Last night I played in my first ever kayak water polo tournament and MY TEAM WON THE TOURNAMENT!!! Incredible. Our brilliant lack of strategy, as I ever so humbly refer to it, paid off: if you have no strategy, they can’t fight it!
We were playing to raise money for the Bridge of Hope, a beautifully remodeled house in a pleasant neighborhood in North Platte. According to their website,
“The Bridge of Hope Child Advocacy Center opened in February 2007 to enhance the coordination between community professionals involved in child abuse investigations, promote more informed case management decisions and most importantly minimize the trauma children can suffer following disclosure and the subsequent investigation and intervention process. At the Child Advocacy Center, the child is exposed to one forensic interviewer. The interview and medical exam are conducted in our child friendly facility, as opposed to being interviewed by several strangers, a number of times, in a number of very intimidating locations.”
Last year the Center helped about 270 children, 55% girls and 45% boys. Nationally, the statistics are appalling--check out this link for an eye-opener http://www.childhelp.org/pages/statistics. The bottom line is that in the U.S. there are now about 3 millions kids reported as being abused or neglected every year and 5 kids dying every day due to neglect or abuse. Worse, the number has been steadily rising.
The whole thing makes me furious. I work at a homeless shelter and it never ceases to trouble me how many of our homeless clients started life as abused children. The scars may be internal, but they are permanent and they are crippling. If they had been badly burned as children, we would see disfigured faces and bodies and our hearts would be wrenched. But when the scars are on the soul, the marks are not so obvious.
Supporting the Bridge of Hope is therefore a privilege, and kayak water polo is a brilliant way to do it. One might hope that someday former clients of theirs will be free to enjoy the exuberant exercise and camaraderie it offers. In the meantime…
Four teams showed up to play at five per team. While that wasn’t as many as the organizers had hoped, it was a nice start for a first year event. We were a hodge-podge of professions, ages, experience, ability and fitness levels, from the ripped police officers right on down to me. No one, the whole evening, referred to me as ‘ripped,’ although they could have referred to my other bathing suit that way once or twice. It got ripped when a dog bit the back of my thigh while I was jogging a few weeks ago.
Our first game was an eye-opener. My team was one Egyptian, two old duffers with something to prove, a lanky teenager and a woman with four boys. You can probably guess which one I was, and yes, the lanky teenager and the woman were our best hopes.
We were impressive right out of the chute with two breathtaking goals in a row, and not so impressive thereafter. Sticking to a strategy that we were sure would work someday, we were rather quickly put into our places and lost the match by several points. Thinking back on it, having played the tapes in my head over and over, I don’t think we had the best strategy.
Well, that got people started calling us the losers, which rankled. We discussed a different strategy that held some promise, if only in comparison to the one that didn’t. And we watched from the sidelines as the winners, so to speak, had fun.

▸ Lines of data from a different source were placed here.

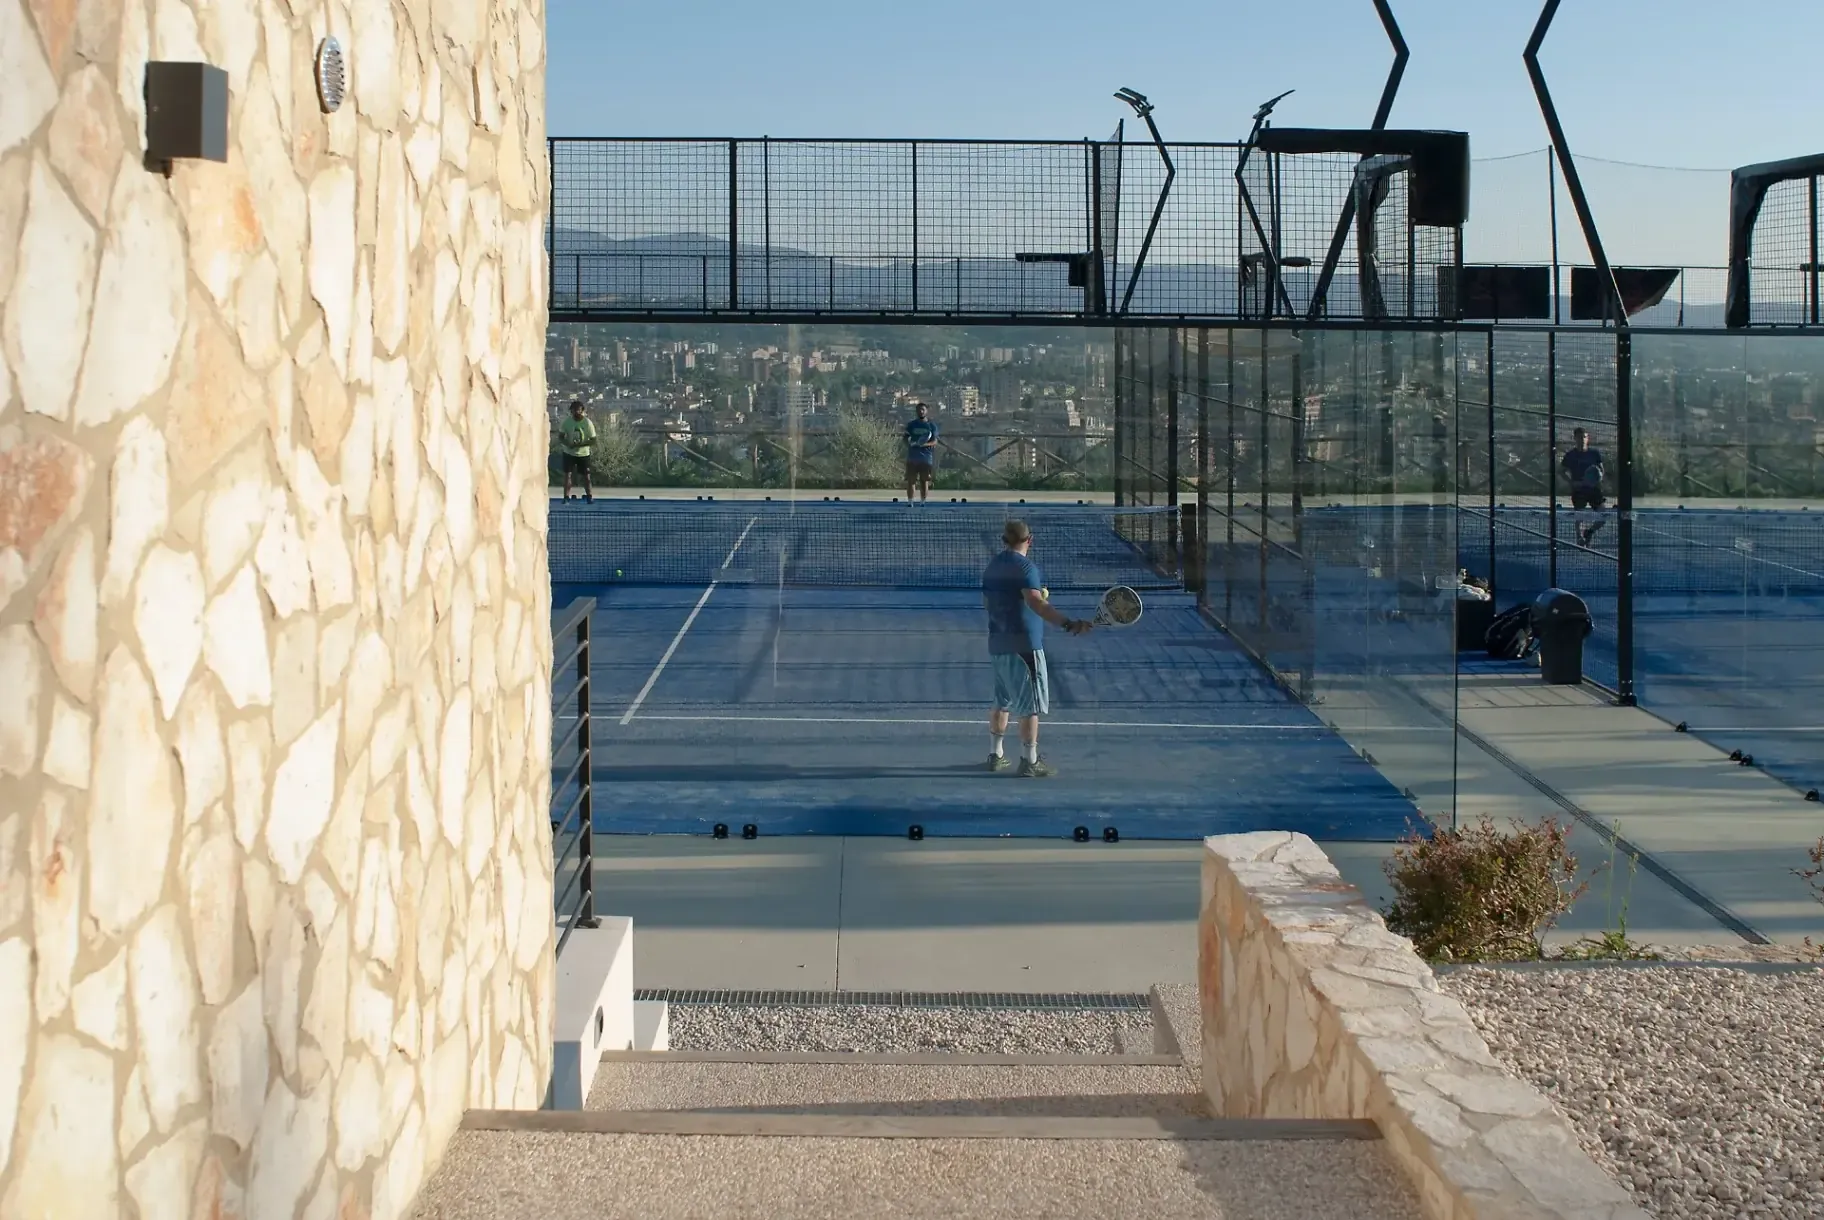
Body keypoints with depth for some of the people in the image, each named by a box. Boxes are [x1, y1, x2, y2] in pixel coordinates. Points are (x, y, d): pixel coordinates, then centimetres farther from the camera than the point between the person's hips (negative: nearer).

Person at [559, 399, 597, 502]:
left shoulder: (588, 423, -13)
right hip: (569, 453, 1)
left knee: (586, 476, 2)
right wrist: (568, 444, -23)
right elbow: (560, 437, -2)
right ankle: (566, 497, 1)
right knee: (567, 474, -4)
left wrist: (579, 444, -25)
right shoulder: (567, 422, -8)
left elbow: (593, 440, -12)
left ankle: (590, 497, 14)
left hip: (583, 454, -1)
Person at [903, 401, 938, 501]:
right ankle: (909, 502, 3)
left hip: (926, 458, -1)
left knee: (924, 482, 1)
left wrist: (925, 444, -18)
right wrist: (911, 443, -16)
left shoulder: (931, 425, 5)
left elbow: (934, 441, 1)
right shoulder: (911, 424, 9)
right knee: (910, 481, -1)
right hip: (912, 457, 1)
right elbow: (906, 439, 8)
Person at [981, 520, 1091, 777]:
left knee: (1003, 702, 19)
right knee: (1031, 705, -2)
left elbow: (986, 603, 22)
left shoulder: (992, 566, 11)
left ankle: (996, 755, 25)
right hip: (1024, 645, -8)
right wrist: (1068, 623, -36)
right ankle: (1029, 762, -2)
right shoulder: (1025, 567, -14)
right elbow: (1037, 603, -28)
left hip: (998, 644, 8)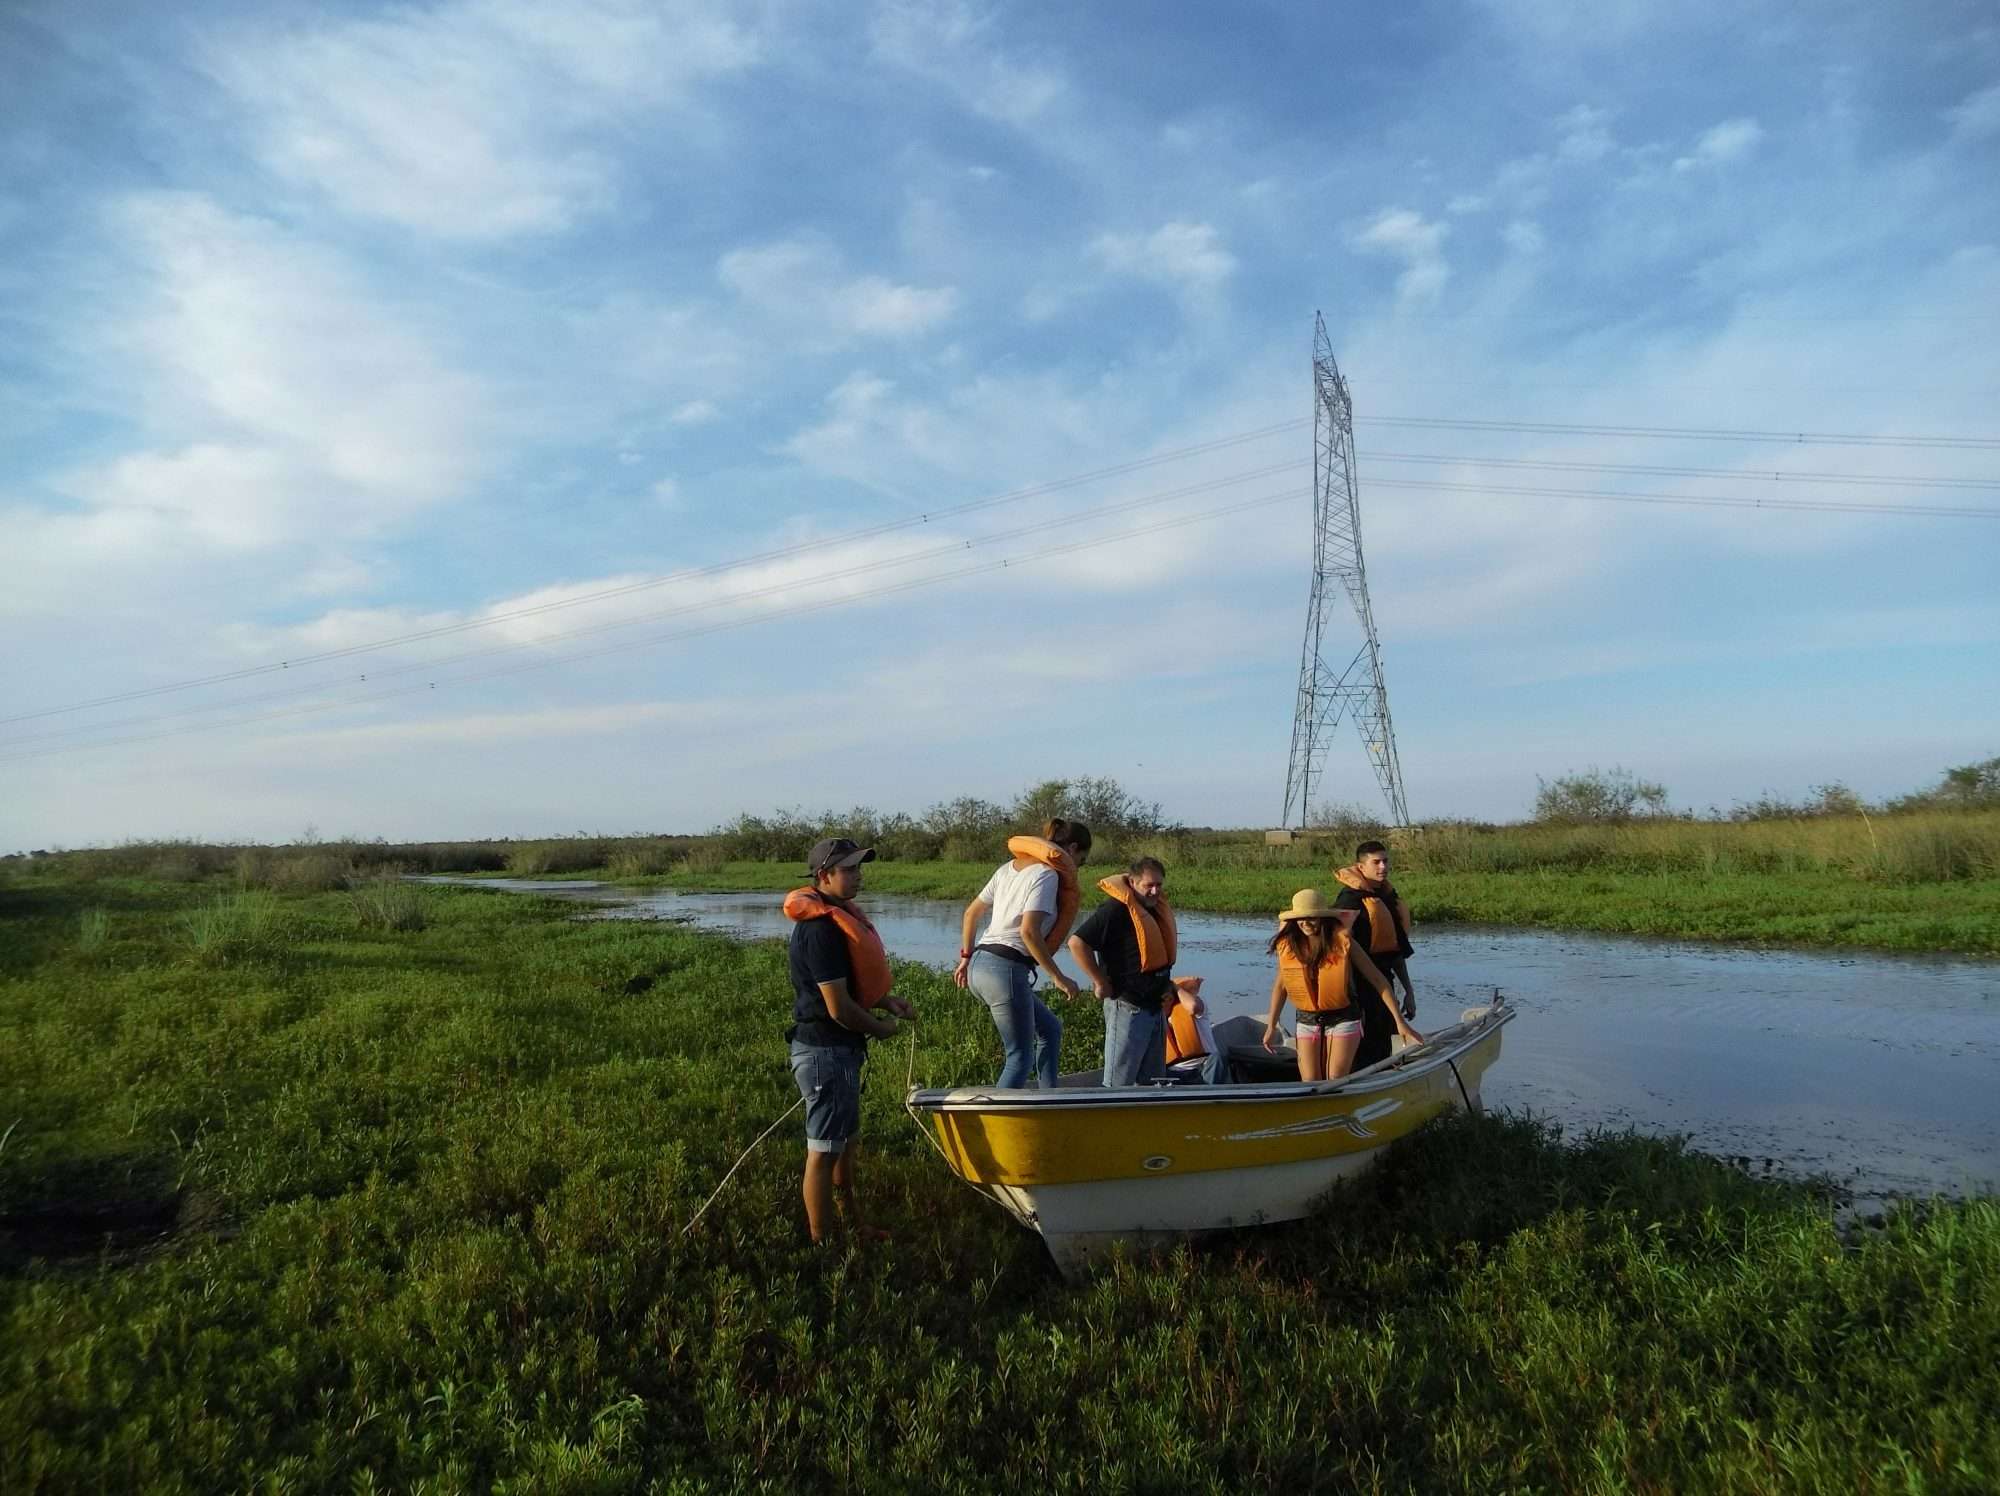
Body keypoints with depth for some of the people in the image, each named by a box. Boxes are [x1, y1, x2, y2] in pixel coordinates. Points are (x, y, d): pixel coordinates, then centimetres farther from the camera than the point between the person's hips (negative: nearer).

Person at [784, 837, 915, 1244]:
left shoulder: (836, 917, 9)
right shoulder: (821, 929, -23)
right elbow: (838, 1007, -25)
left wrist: (885, 1001, 6)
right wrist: (881, 1027, -9)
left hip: (839, 1047, 11)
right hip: (825, 1050, -11)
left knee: (847, 1141, 23)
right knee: (824, 1150, 2)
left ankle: (852, 1222, 38)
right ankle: (821, 1242, 14)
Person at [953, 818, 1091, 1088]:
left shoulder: (1010, 867, 16)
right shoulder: (1047, 875, -9)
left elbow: (971, 913, 20)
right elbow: (1029, 932, -20)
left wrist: (966, 958, 26)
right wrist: (1058, 977, -15)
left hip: (980, 964, 9)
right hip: (1006, 969, -9)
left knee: (1050, 1029, 21)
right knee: (1020, 1057, 0)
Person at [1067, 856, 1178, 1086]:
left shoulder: (1159, 908, 10)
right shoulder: (1116, 910, -17)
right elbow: (1077, 942, -24)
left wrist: (1166, 983, 14)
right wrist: (1101, 983, -18)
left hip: (1155, 1005, 9)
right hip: (1128, 1007, -9)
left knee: (1153, 1080, 16)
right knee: (1119, 1083, -6)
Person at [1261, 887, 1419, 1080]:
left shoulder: (1341, 941, -15)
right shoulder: (1287, 945, -7)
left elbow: (1377, 979, -10)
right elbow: (1280, 985, 9)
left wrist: (1400, 1022, -13)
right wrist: (1271, 1026, 14)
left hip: (1343, 1019, -3)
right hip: (1307, 1021, 3)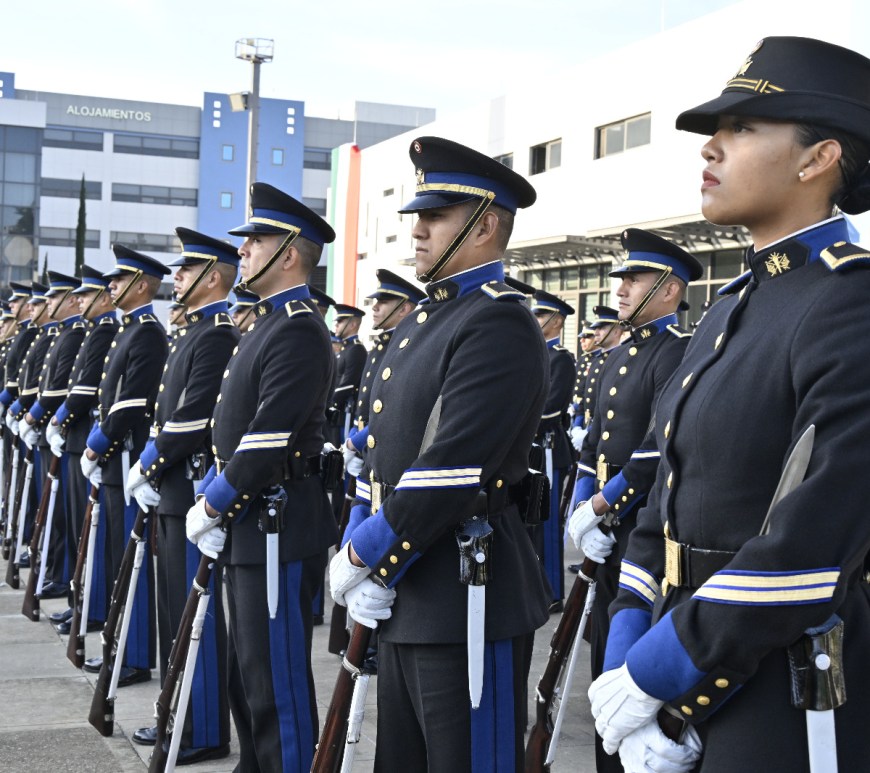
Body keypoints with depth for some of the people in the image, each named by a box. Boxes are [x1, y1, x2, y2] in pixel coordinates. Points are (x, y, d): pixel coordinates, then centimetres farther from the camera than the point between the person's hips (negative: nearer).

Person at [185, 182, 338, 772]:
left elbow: (269, 437, -22)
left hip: (279, 527, -10)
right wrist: (212, 498, 9)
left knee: (277, 679, -2)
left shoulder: (299, 331, -16)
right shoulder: (269, 324, 16)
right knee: (247, 672, 18)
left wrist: (213, 504, -13)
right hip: (250, 524, 10)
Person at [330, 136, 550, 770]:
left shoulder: (500, 325, -16)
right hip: (405, 597, 9)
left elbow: (450, 470, -23)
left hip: (467, 601, -9)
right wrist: (370, 565, 2)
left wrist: (365, 559, -13)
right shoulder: (419, 324, 15)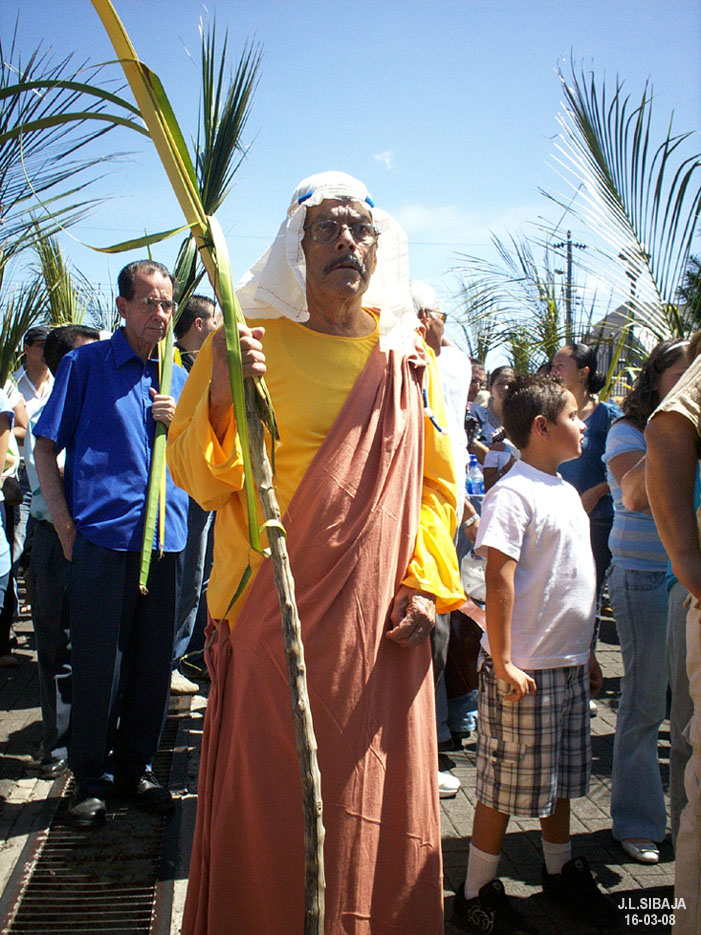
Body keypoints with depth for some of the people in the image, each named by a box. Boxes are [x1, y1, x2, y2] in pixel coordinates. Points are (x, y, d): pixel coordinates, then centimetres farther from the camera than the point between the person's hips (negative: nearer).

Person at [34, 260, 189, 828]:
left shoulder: (179, 377, 15)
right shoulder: (85, 364, 2)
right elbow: (46, 447, 3)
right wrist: (65, 525, -5)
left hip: (165, 540, 4)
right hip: (101, 537, -4)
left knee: (152, 662, 11)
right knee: (98, 664, 3)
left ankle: (134, 768, 27)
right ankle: (91, 777, 20)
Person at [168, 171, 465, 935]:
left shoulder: (407, 355, 9)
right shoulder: (251, 340, 0)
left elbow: (437, 480, 11)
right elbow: (192, 477, -4)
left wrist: (423, 582, -1)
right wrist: (221, 400, -22)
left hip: (380, 624, 3)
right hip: (272, 617, -2)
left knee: (376, 799, 12)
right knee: (269, 795, 5)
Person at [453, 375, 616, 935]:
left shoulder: (566, 491, 12)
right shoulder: (513, 493, -16)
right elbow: (500, 583, -19)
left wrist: (587, 653, 19)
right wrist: (503, 664, -20)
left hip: (569, 665, 8)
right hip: (525, 670, -8)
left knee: (560, 779, 21)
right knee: (506, 786, 4)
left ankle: (561, 872, 39)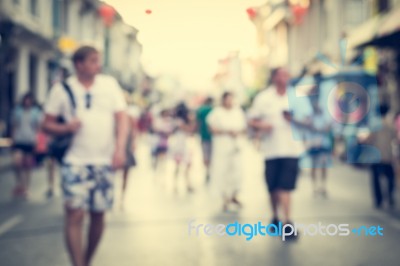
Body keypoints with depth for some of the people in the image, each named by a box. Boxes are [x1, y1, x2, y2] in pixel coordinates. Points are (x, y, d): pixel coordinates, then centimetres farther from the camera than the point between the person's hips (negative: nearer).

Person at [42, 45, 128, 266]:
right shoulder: (62, 89, 2)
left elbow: (122, 118, 3)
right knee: (75, 215, -12)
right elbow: (47, 124, 6)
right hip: (75, 162, -2)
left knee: (98, 216, 8)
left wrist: (120, 148, -11)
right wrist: (65, 128, -15)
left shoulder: (110, 84, 7)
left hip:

So then the losers played each other, which sounds pathetic, and when we won we couldn’t exactly even get all uppity about it because after all we had only beat losers. But we did play better, I thought, even thought we didn’t exactly have to, if you know what I mean. Our Egyptian was getting leg cramps and had to be subbed out, but our old duffers and our lanky teenager and our woman were acting like we were on the same team, which is something you can’t just take for granted.
It was a bit different playing with guys who were ripped. The good news is that all of those muscles weigh you down, it turns out, and the more you weigh, the slower your boat goes, all else being equal—another great argument for not exercising. The bad news is that when they decide to tackle you, they make pretty short work of it, and when they fire on the goal, there’s a lot of speed on the ball. Back to the good news, fortunately they didn’t get the ball that often.
Our win of course meant that now we had to go right back in and finish the tournament by playing the team that had defeated us at the start. We started off by telling them that we didn’t need to rest because it was “just them.” We hoped to defeat them psychologically before we ever sprinted for the ball. They didn’t look defeated or dejected, but you can never tell about psychological warfare.
I wish I could describe it as it happened. Play by play. We clicked. We even clacked. They led by one at halftime, but we could see victory coming. They had a nurse anesthetist and an anesthesiologist on their team, but nothing they tried could put us to sleep. Jenn was hot, Sherif was uncramped, Alex’s long arm was merciless and the two old duffers, Charles and me, reclaimed our long lost youth. When the whistle blew, we were up by one point and glad the whistle blew.
It was incredible. I have now won every kayak water polo tournament I have ever played in, and I intend to keep it that way.